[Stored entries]

····················

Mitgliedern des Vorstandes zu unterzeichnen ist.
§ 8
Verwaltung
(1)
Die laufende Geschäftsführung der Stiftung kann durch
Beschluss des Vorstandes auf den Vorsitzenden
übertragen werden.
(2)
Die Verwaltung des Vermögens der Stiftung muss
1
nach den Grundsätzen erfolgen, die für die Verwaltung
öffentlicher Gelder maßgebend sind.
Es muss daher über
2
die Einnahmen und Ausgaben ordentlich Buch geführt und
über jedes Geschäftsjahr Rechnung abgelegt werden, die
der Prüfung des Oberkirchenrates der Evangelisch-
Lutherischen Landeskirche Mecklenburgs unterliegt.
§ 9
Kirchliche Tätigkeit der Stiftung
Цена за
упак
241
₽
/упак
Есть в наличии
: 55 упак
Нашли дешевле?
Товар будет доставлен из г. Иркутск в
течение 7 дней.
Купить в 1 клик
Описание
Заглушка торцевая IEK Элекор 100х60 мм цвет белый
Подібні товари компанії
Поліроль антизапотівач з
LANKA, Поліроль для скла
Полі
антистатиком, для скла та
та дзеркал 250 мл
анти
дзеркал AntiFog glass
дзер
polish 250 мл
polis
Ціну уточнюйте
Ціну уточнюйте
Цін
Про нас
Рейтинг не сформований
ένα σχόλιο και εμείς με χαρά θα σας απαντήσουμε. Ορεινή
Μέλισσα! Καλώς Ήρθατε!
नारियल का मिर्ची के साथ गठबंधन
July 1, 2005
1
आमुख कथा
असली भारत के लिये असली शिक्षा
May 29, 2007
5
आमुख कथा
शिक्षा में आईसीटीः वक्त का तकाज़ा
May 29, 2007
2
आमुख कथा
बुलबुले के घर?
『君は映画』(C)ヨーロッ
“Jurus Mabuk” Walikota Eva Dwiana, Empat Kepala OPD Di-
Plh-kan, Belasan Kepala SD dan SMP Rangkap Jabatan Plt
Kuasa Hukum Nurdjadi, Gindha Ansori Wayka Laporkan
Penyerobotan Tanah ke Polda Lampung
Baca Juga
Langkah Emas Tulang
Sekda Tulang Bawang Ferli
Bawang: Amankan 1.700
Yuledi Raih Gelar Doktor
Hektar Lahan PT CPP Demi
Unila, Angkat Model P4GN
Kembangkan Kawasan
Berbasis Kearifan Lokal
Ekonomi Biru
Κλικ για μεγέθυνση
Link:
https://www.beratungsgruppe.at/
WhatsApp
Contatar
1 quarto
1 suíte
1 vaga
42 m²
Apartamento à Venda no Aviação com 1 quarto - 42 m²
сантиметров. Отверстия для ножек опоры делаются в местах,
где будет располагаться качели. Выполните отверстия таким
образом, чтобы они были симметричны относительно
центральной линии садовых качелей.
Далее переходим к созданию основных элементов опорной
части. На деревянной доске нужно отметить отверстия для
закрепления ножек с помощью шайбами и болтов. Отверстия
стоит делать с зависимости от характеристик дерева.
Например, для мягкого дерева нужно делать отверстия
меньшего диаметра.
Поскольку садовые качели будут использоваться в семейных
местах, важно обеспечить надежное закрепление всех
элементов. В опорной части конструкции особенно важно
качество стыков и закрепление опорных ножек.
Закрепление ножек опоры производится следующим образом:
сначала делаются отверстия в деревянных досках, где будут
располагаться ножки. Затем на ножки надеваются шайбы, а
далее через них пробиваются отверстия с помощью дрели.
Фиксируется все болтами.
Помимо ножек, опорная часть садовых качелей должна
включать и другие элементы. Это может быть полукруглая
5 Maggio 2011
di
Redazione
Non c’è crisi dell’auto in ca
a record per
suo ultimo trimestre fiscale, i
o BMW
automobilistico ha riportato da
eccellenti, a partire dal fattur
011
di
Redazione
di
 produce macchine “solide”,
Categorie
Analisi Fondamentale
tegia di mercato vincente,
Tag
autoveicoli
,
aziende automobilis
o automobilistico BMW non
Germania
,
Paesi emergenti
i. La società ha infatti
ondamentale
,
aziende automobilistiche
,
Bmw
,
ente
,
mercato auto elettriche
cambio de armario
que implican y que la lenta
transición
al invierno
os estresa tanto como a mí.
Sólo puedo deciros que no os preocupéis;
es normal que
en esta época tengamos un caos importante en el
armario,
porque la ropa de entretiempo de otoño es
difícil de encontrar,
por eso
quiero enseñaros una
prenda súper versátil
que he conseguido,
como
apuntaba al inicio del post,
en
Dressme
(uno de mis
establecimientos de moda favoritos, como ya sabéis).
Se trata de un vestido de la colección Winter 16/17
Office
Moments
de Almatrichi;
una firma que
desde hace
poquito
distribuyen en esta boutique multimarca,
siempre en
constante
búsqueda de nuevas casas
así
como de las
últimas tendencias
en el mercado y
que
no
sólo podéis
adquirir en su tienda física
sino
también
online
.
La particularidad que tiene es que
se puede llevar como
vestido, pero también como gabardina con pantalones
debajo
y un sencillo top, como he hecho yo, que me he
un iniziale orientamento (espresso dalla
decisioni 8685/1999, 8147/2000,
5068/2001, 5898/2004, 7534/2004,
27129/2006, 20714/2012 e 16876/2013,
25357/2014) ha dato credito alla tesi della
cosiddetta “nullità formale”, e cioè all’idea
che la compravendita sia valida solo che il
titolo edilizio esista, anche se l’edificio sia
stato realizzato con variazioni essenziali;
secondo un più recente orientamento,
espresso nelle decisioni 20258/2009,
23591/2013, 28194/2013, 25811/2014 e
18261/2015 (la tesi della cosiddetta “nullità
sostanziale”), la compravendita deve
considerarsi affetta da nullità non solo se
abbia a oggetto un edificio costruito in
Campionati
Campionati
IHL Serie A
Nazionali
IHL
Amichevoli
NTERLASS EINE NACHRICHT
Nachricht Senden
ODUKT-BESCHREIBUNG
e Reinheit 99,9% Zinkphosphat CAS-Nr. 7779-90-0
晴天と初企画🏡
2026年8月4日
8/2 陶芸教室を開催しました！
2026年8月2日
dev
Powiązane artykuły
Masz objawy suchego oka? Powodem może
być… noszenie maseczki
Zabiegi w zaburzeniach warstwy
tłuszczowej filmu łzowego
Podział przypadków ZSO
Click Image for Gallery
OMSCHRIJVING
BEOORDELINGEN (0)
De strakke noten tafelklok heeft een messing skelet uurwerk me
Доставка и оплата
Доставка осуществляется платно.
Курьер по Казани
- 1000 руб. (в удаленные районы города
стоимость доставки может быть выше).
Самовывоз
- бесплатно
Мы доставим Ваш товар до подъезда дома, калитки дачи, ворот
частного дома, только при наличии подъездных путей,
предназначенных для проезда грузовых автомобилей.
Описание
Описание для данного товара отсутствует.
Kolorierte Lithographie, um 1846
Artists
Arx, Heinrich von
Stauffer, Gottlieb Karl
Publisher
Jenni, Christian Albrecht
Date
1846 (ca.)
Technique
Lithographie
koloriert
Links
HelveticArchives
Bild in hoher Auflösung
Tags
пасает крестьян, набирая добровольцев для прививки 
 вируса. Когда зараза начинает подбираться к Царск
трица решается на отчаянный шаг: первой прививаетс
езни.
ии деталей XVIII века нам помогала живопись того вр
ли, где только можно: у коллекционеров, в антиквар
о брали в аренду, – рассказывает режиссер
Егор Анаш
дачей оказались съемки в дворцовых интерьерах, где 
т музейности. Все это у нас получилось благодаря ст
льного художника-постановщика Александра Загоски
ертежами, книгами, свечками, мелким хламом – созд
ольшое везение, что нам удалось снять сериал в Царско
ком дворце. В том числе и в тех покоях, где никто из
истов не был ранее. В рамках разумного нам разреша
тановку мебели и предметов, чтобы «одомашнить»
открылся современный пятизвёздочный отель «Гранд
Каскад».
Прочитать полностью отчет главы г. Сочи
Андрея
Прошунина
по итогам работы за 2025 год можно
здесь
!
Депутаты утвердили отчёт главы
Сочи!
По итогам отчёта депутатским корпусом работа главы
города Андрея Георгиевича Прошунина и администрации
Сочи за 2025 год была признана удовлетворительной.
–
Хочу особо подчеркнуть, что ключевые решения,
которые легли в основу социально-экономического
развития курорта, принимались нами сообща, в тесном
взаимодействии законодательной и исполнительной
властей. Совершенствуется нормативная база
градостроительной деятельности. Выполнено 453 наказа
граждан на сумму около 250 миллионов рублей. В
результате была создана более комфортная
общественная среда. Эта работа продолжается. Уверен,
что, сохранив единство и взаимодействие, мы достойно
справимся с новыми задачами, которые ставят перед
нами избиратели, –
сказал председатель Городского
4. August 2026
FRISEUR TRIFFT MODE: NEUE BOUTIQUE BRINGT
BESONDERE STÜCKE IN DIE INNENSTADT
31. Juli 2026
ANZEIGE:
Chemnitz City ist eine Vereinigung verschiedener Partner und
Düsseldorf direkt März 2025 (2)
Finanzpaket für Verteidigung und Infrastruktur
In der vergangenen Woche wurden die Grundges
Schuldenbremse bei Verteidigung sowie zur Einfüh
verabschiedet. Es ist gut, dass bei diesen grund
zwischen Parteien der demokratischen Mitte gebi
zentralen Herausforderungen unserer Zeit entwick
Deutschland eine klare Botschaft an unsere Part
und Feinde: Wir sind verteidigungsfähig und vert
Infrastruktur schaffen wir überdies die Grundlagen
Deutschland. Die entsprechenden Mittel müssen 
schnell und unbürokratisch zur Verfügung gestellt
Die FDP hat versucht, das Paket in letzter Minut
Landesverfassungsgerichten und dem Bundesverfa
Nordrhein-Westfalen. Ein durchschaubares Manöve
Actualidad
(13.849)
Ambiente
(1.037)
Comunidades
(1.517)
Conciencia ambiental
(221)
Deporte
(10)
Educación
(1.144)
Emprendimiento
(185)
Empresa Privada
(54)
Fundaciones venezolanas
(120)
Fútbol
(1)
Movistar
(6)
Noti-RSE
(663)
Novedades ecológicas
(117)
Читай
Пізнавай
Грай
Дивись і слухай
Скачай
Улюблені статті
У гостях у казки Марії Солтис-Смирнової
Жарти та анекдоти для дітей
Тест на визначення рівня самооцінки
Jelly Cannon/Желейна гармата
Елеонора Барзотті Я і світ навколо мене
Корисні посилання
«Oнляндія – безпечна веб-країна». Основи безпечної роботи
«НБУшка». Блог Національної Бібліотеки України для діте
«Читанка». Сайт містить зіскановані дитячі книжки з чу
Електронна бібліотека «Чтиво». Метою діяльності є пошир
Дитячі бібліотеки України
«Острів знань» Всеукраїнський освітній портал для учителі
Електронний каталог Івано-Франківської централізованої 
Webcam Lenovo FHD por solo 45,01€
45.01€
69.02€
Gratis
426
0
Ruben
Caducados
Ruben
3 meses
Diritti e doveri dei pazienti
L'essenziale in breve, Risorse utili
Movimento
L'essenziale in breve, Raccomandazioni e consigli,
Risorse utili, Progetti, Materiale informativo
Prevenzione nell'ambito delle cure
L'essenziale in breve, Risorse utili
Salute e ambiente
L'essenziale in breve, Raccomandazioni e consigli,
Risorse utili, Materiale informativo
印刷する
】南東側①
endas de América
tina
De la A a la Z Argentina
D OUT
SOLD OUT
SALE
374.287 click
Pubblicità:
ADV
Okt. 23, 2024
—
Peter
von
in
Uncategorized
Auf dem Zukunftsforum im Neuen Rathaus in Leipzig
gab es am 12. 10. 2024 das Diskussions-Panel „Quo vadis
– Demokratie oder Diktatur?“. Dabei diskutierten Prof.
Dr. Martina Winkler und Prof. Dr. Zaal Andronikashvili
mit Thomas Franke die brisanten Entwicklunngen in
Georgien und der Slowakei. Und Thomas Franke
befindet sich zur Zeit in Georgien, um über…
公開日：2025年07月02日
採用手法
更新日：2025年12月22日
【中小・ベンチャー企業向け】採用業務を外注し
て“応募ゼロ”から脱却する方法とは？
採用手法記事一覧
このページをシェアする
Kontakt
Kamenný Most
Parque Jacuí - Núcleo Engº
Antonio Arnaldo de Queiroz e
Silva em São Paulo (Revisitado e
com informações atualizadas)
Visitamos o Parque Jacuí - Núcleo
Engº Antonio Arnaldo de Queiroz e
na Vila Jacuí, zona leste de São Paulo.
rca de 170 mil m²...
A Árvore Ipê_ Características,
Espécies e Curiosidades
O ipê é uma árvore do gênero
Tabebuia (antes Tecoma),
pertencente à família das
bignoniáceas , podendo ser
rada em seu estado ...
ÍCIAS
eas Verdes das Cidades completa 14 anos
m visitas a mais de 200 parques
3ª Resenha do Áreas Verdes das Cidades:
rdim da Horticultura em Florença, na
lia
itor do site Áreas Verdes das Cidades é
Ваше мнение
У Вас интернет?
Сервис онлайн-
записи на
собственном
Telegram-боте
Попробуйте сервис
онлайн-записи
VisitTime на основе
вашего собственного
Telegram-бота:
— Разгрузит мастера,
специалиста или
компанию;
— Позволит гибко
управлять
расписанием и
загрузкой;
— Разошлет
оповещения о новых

····················

- _PROBLEM_: Would you filter the entries above and keep each line that has the word "качели"?

- _SOLUTION TO THE EXERCISE_:
где будет располагаться качели. Выполните отверстия таким
Поскольку садовые качели будут использоваться в семейных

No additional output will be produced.